After the March 30 jailbreak (wherein five criminals escaped from Nagpur jail) all prisoners were tortured every day for two months. Their injuries were not registered by jail doctors. 80 of them gave letters to court, but even the judges didn’t bother.

I started a campaign against handcuffing and torture, talking to whoever I could — from the guards to the jailor to the IG, DIG, even the principal secretary, home, when they visited.

Is there no view that a jail is also a reformatory?

That consciousness is not there at all. They are trained to intimidate, deprive, humiliate, make prisoners feel they are in a jail, not allow them to live with dignity.

Only the last superintendent to be posted just before my release, would talk about the correctional aspect of prisons. But he would also not stop beating up of prisoners.

When I pointed this out to him, he said it is there in the Maharashtra jail manual — that mild force can be used and prisoners can be flogged if required. This is not there in the Delhi, Andhra Pradesh, West Bengal jail manuals.

He was the only man to follow court orders regarding giving me a cot — I got it a few days before being shifted out — and allowing meetings inside jail, but he too did not follow the order to shift me out of the anda cell.

Did you ever lose faith in the courts?

You have nothing to rely on, only the court. If you don’t trust the courts, you are completely in the darkness. You keep hoping that some day, the court will realise what is going on, and you wait for justice.

Without the courts, there is no way to come out of prison.

Also, the reality is that more than 99 per cent of the Adivasis inside on false cases are acquitted by the court. The sessions judges examine a few witnesses and realise they are all false. While I was there, most were acquitted, except those with 40, 50 cases against them.

Did the entire jail experience make you cynical?

No no, not at all. I learnt a lot in jail.
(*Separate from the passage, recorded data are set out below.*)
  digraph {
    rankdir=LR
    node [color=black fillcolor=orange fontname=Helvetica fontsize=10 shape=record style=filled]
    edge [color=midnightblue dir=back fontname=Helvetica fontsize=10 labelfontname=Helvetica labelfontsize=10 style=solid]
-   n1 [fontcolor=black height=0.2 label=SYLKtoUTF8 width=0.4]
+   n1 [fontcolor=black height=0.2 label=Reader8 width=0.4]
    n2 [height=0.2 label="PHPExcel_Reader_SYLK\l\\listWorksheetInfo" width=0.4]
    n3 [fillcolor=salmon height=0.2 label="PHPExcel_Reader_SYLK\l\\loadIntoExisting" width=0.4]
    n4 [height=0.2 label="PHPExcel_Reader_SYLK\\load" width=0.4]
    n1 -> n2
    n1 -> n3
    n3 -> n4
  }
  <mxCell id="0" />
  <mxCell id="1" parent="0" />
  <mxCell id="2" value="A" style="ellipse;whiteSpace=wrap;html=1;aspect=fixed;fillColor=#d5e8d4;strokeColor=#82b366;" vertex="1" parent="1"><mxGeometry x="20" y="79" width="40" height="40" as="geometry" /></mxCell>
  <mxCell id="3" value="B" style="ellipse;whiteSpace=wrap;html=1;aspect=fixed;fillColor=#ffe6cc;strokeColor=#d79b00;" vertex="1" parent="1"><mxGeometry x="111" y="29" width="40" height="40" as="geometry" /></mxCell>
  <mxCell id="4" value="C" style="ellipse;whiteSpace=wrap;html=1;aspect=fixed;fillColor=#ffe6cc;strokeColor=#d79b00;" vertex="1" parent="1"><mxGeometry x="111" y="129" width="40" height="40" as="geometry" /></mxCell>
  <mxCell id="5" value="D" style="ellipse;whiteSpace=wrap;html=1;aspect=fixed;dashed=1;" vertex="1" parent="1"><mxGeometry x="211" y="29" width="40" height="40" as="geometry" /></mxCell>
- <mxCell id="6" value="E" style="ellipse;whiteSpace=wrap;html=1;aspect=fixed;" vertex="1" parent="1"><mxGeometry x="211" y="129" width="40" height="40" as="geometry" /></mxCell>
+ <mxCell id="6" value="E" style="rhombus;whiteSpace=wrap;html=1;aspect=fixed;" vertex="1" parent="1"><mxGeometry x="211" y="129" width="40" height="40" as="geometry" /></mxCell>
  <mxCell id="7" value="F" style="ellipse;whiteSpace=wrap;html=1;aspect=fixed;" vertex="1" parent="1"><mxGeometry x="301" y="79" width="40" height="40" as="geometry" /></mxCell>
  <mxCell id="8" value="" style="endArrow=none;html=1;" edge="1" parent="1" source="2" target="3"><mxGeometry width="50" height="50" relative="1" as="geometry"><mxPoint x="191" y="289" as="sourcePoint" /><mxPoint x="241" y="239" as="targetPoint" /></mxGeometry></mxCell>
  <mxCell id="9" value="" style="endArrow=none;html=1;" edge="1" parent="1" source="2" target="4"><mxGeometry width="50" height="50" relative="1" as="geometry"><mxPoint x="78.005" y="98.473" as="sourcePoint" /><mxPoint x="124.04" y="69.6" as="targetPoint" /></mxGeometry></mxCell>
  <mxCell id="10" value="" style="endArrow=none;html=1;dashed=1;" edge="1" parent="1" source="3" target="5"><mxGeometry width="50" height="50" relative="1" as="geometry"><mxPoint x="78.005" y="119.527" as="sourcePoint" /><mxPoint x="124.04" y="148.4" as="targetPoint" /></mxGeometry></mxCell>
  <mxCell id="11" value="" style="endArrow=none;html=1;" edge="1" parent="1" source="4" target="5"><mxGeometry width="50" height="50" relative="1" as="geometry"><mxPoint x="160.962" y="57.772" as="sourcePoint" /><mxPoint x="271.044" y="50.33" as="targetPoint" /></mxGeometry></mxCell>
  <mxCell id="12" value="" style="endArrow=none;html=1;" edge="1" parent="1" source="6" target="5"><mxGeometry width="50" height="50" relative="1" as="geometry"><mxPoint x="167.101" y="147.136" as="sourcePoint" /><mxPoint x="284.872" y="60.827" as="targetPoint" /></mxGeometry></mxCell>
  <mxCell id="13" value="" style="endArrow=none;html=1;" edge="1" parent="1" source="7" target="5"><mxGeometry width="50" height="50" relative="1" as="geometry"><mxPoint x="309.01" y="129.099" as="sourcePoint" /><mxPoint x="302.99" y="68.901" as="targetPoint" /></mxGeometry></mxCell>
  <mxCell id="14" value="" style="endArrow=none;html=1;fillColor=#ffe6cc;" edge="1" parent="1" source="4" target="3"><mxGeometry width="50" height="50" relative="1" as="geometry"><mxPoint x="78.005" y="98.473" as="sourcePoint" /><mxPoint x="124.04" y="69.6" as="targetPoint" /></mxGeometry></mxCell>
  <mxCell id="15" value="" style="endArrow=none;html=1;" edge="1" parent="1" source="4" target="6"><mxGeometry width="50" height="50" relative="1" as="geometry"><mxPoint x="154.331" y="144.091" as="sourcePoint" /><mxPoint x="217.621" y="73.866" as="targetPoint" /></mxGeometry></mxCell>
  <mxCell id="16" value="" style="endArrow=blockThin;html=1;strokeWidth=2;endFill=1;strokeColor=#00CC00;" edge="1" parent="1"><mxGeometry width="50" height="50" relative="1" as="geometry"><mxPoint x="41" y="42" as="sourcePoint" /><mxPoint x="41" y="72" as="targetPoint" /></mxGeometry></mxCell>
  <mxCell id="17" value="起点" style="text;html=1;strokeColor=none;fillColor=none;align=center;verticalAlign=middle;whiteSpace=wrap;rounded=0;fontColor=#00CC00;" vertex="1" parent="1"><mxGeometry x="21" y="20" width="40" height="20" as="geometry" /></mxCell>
I used the time to read books I had missed during my hectic schedule outside. Every month my wife brought me so many books. I translated some of them, I taught other prisoners. Every day was a busy day, though I was in so much pain.

I also learnt Urdu, taught secretly by Muslim prisoners. I teach Ghalib and Ruswa through English translations. For years, I thought I should know the language to teach these poets. In jail, I could read them for the first time in the original.
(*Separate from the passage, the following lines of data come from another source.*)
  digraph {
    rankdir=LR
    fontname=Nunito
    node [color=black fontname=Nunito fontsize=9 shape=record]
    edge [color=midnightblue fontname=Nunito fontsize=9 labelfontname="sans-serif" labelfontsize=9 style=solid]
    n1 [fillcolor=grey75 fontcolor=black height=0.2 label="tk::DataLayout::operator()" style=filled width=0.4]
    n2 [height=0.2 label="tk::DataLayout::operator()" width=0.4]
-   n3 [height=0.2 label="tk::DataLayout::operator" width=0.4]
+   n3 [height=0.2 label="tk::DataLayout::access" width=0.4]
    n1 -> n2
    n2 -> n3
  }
Urdu should have been used as the link language, not Hindi, because, I discovered, every Indian language including my own Telugu, has words from Urdu.

What did you learn from this entire jail experience?

I learnt that jail is society in miniature. The systemic violence built into our society, the feudal relations, the over-representation of Adivasis, Dalits and Muslims, who are not represented at all in educational institutions and jobs — all this is easily grasped in jail.

It is easy for the authorities to be cruel because there is no one to raise a voice for these prisoners who already come from underprivileged communities.

Many jail officers are Dalits, but they are also tormentors of Dalits, such is the nature of the State they serve.

Given your ordeal, you never felt like pleading guilty to all the charges against you and putting an end to your suffering?

Never. The suffering helped my determination to work for democratic rights more vigorously. I spent nights and days reflecting on what I had done and what I had failed to do and grew determined to rectify my failures.

There is no way I would plead guilty because every charge against me is fabricated. Pleading guilty would not only violate my rights, but also my conscience. Thirty years as an activist would be reversed.

Not for a moment did I feel frustrated. Instead I kept planning on how to bring out all that I was seeing and fight it. I never got depressed.

This wasn’t because of my own will power, but because of the Adivasis around me. Despite not even knowing why they had been put in jail, how enthusiastically they learnt. Their joy when they could read the papers, their excitement in understanding maths and geography –they created a lively life for me in that hopeless world, where we could read and dream in a world of our own.

When I was released, they were all crying, not because I was leaving them, but from happiness for me.

Image: Professor G N Saibaba with his wife Vasantha Kumari.